Your goal — Starting at the first line of the records below, reproduce every line up to and including the line with "right shoulder: (276, 540)", but leave out all pictures.

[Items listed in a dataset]
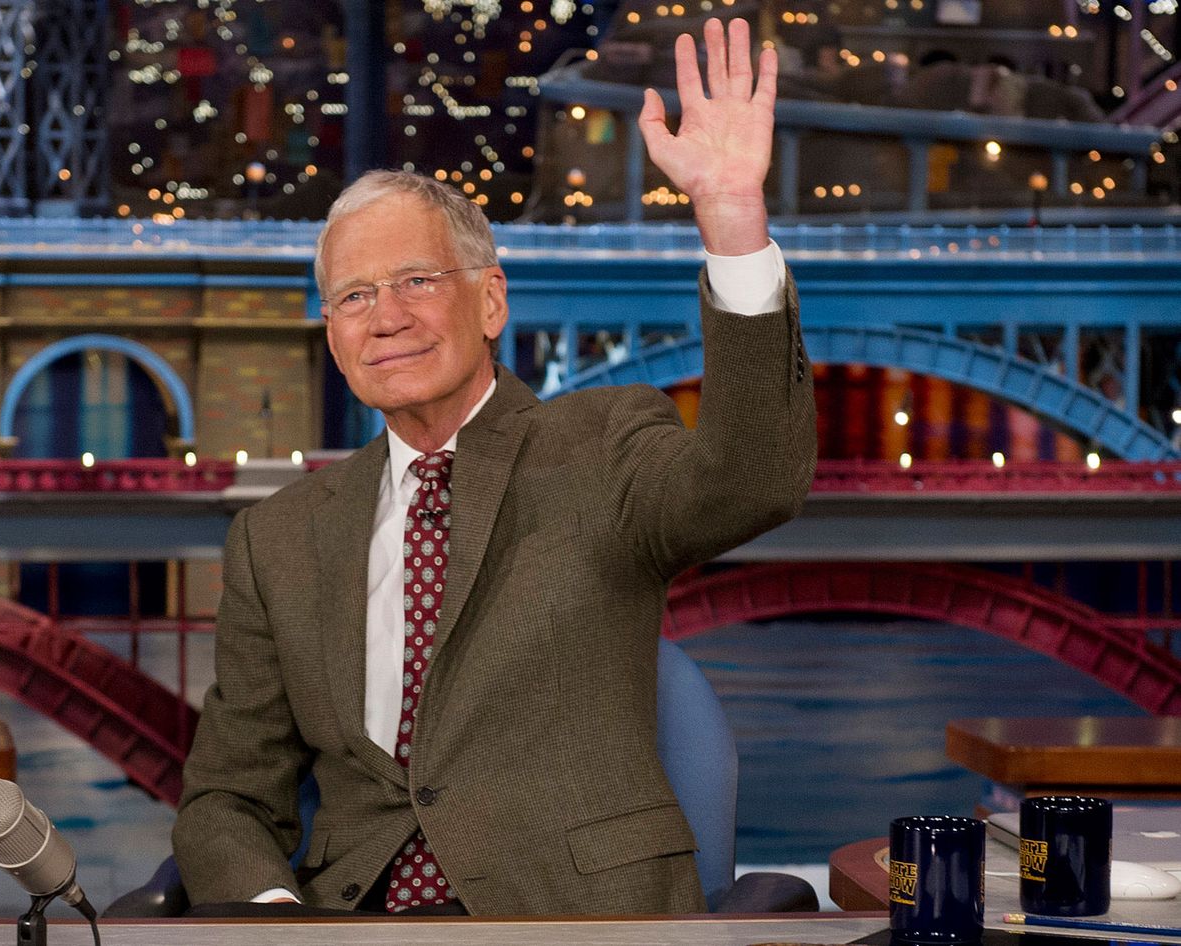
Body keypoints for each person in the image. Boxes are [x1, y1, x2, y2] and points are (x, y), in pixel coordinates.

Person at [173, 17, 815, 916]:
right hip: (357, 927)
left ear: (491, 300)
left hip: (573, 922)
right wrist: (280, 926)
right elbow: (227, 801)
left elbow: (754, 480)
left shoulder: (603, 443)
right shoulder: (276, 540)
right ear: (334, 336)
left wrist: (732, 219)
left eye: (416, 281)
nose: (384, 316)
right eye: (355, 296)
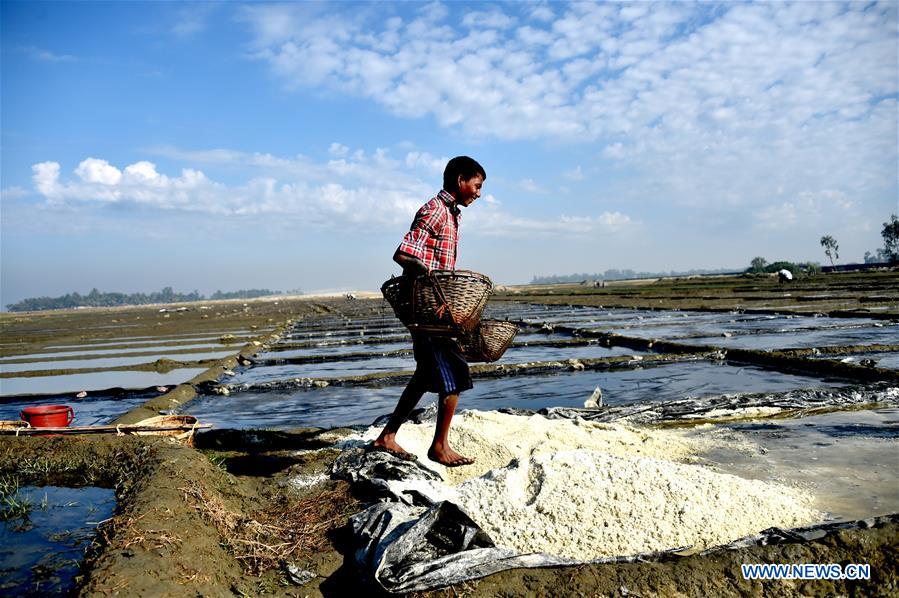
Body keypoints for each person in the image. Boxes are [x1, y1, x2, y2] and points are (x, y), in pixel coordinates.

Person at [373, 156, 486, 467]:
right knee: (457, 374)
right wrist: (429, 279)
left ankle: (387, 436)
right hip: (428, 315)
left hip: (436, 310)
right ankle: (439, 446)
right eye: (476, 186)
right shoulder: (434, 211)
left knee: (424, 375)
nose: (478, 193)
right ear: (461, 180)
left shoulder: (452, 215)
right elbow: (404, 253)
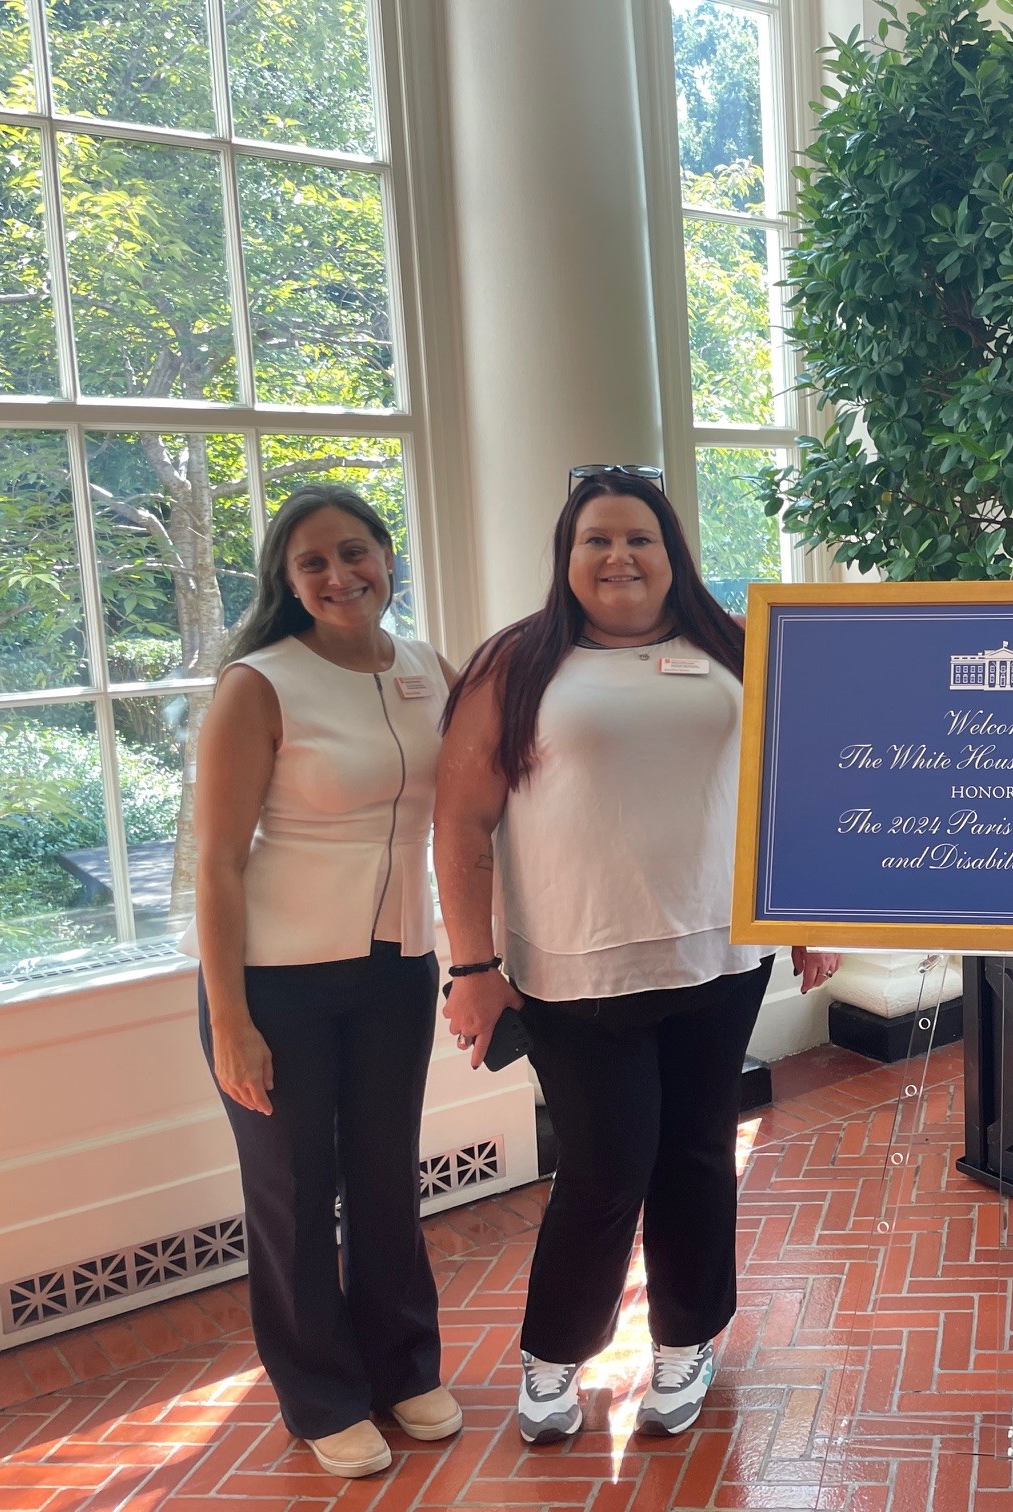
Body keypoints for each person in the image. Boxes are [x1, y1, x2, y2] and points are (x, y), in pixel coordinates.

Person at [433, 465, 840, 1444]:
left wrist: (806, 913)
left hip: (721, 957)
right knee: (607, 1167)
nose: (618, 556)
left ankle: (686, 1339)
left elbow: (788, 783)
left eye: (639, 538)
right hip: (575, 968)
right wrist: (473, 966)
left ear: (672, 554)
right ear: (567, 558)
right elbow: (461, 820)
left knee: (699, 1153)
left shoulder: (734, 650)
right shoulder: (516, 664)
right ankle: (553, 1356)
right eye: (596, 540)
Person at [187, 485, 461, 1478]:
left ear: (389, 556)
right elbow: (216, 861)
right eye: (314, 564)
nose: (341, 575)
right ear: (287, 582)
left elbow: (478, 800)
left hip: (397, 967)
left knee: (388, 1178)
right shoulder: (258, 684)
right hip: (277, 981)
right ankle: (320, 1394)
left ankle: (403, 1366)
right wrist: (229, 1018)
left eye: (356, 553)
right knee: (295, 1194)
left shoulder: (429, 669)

Your response —
Body keypoints for each person in the image. Boxes are [x1, y1, x2, y2] and points are (x, y), in pixel coordinates.

Person at [173, 17, 815, 916]:
right hip: (357, 927)
left ear: (491, 300)
left hip: (573, 922)
right wrist: (280, 926)
right elbow: (227, 801)
left elbow: (754, 480)
left shoulder: (603, 443)
right shoulder: (276, 540)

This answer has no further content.